• EXERCISE PROMPT:
Scan the records below and say how many lines include the word "shoulder", giving no other text.

------ DATASET EXCERPTS ------

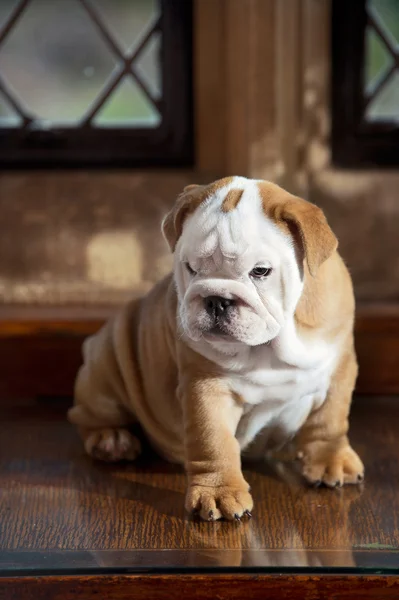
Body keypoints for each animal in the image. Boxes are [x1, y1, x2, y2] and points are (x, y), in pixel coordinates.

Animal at [69, 177, 366, 520]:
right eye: (190, 267)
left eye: (260, 271)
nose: (216, 300)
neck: (269, 347)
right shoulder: (207, 387)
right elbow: (213, 440)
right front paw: (220, 493)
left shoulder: (339, 365)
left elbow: (329, 418)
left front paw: (332, 461)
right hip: (109, 363)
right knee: (86, 415)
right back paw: (111, 439)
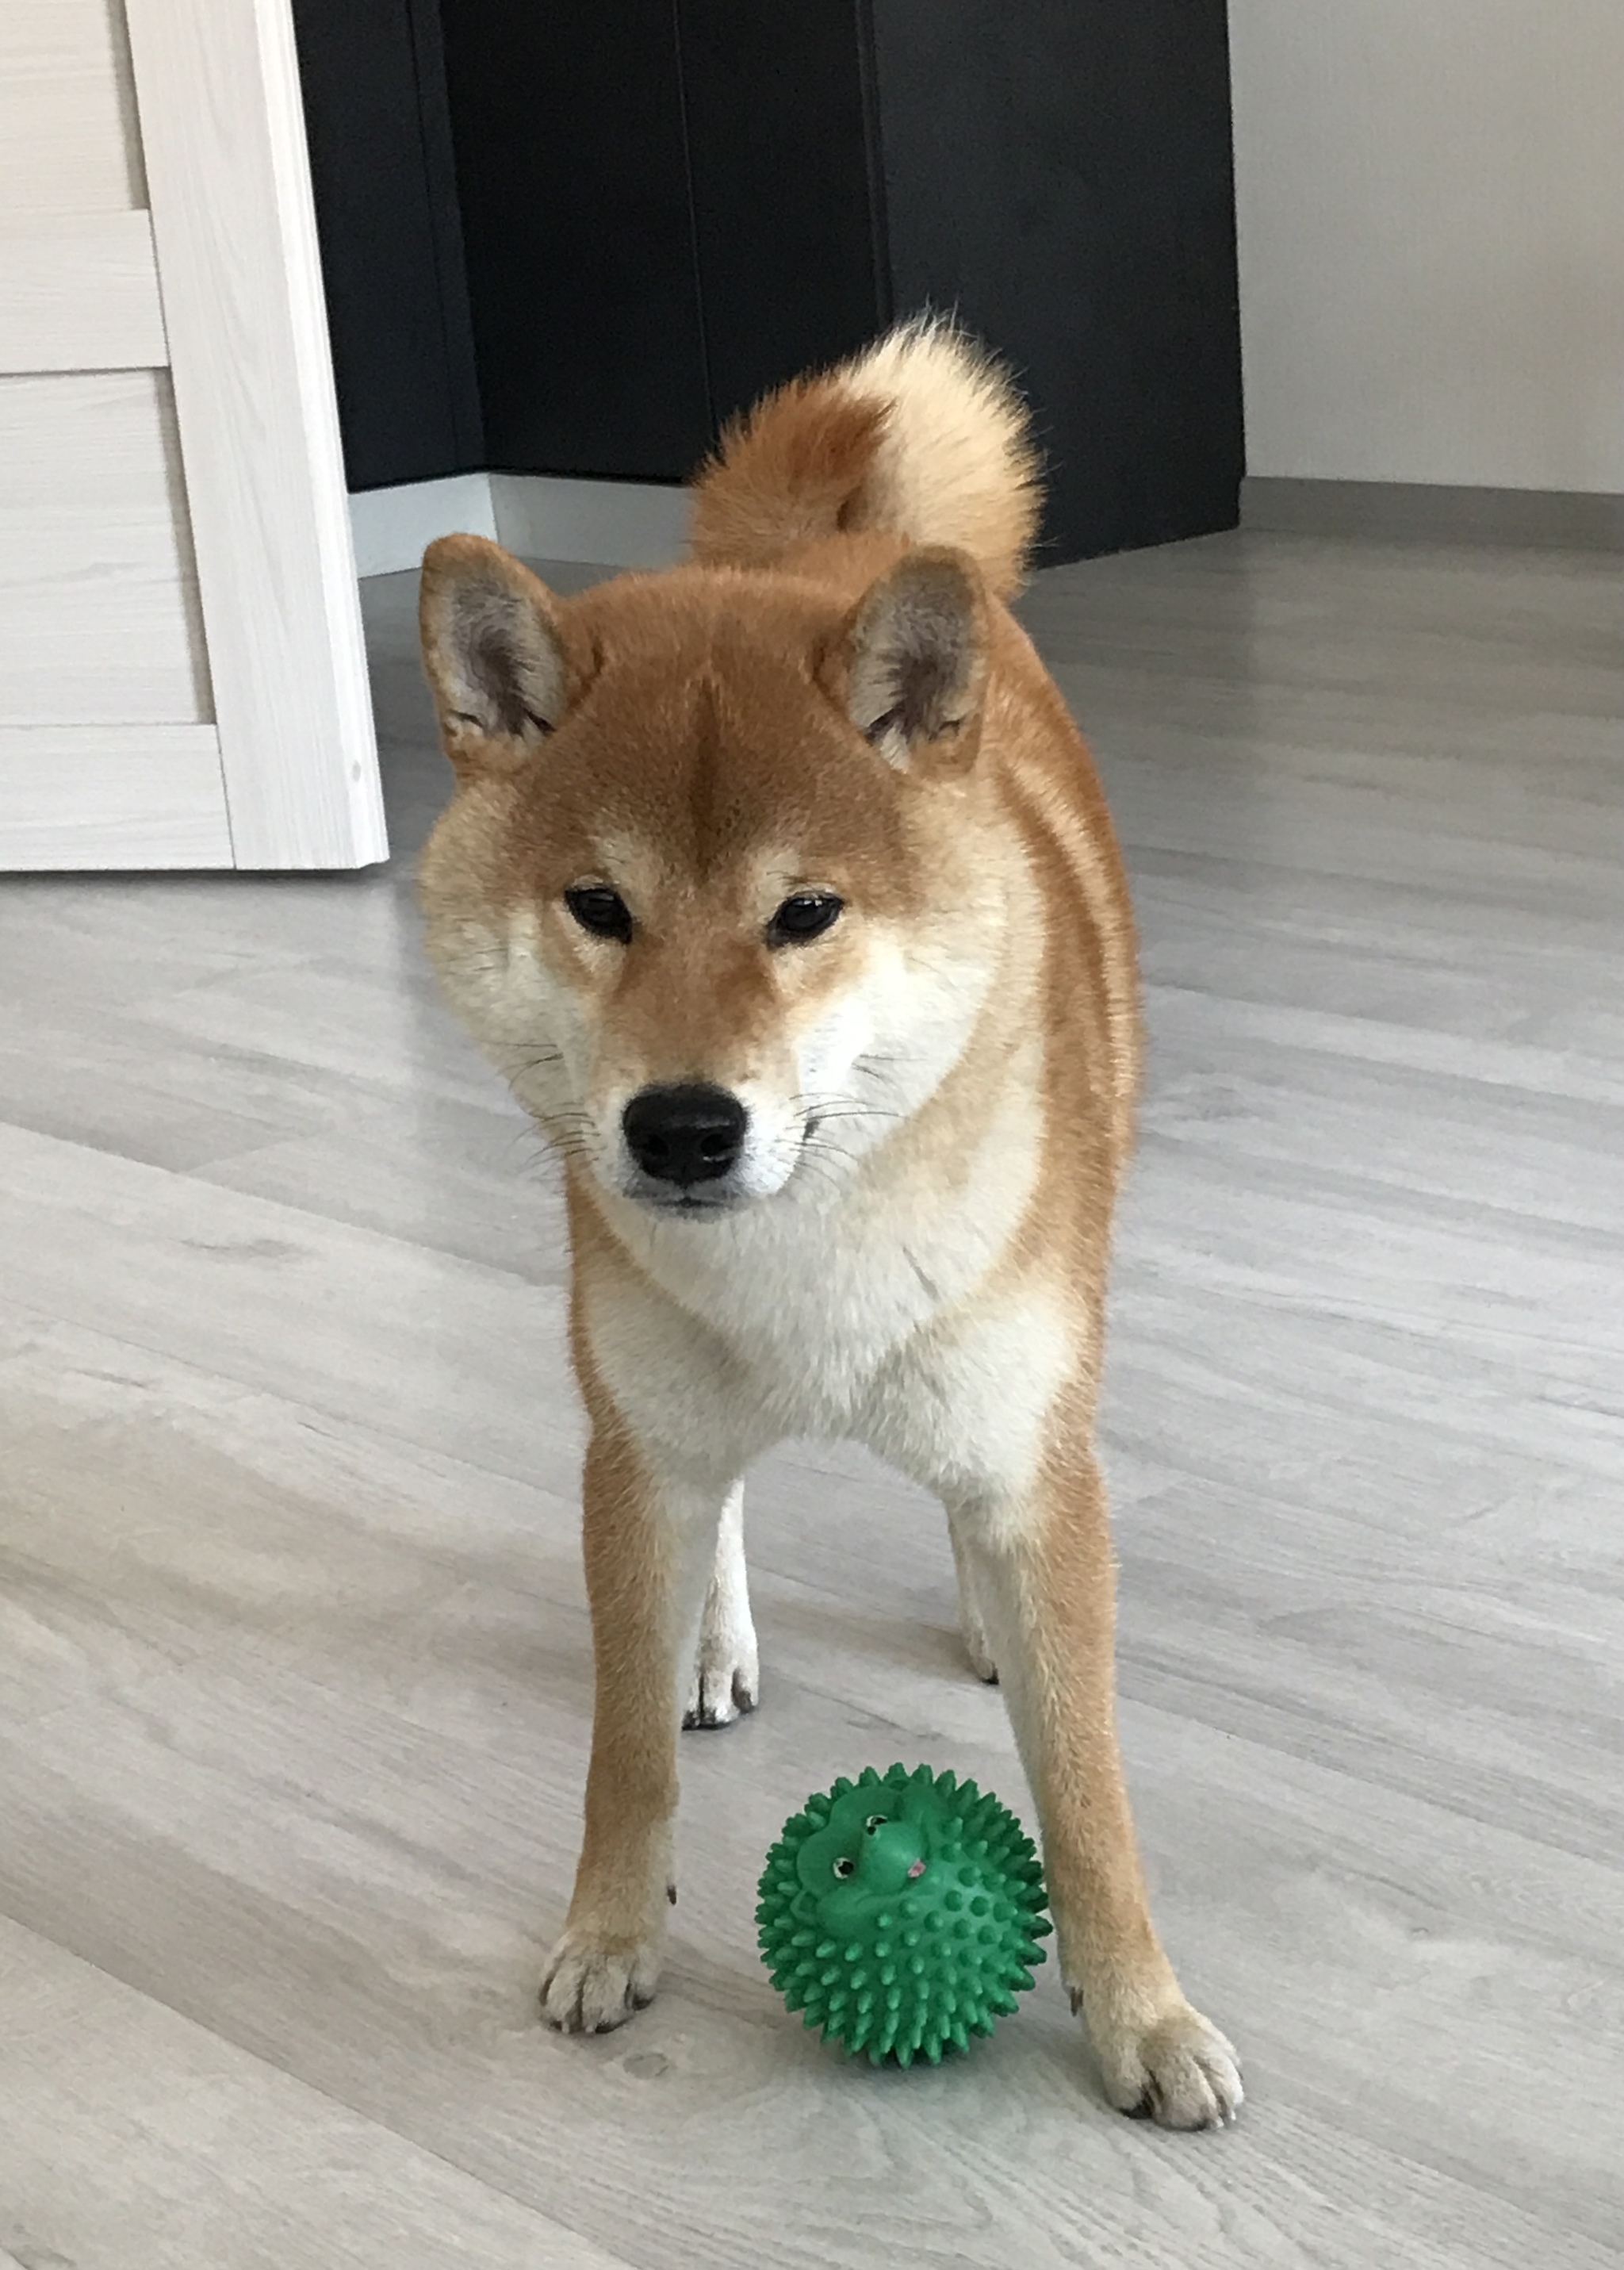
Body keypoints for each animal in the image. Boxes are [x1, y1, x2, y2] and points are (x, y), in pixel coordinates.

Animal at [419, 320, 1243, 2124]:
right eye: (597, 907)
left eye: (805, 913)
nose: (680, 1126)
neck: (804, 1244)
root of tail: (821, 551)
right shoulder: (630, 1451)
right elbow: (619, 1752)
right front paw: (610, 1928)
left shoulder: (1030, 1441)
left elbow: (1086, 1788)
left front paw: (1141, 2013)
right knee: (714, 1506)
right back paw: (713, 1643)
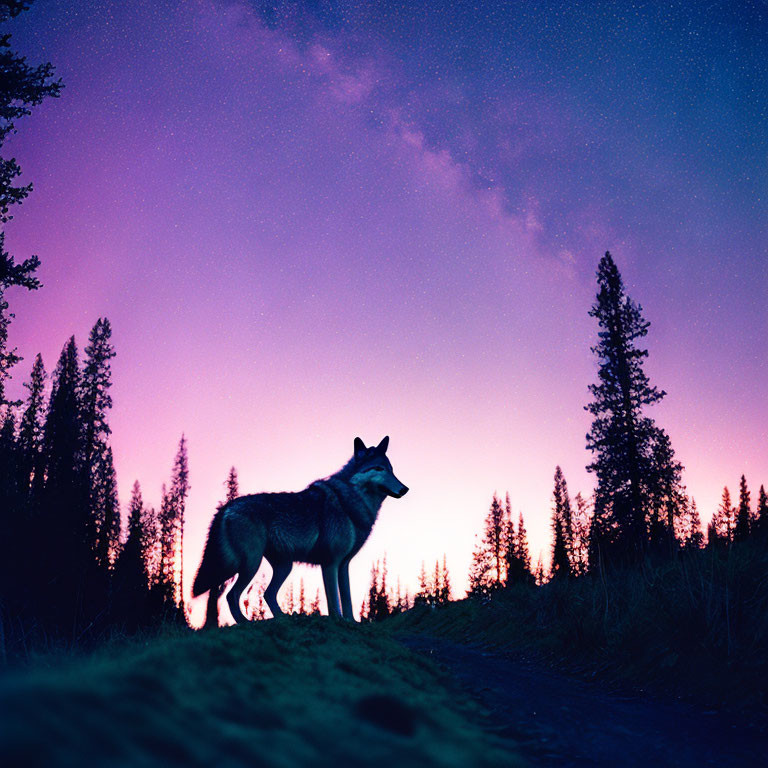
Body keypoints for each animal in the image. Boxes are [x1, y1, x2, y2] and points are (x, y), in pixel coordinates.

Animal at [192, 438, 408, 624]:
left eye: (391, 470)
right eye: (379, 468)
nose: (404, 489)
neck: (351, 502)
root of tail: (226, 507)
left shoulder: (343, 564)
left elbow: (346, 599)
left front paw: (351, 622)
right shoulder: (330, 563)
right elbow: (333, 601)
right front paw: (338, 620)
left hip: (283, 566)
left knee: (267, 594)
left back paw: (283, 618)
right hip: (251, 564)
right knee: (232, 595)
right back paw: (246, 623)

------

• RESULT FOR THIS EXERCISE:
6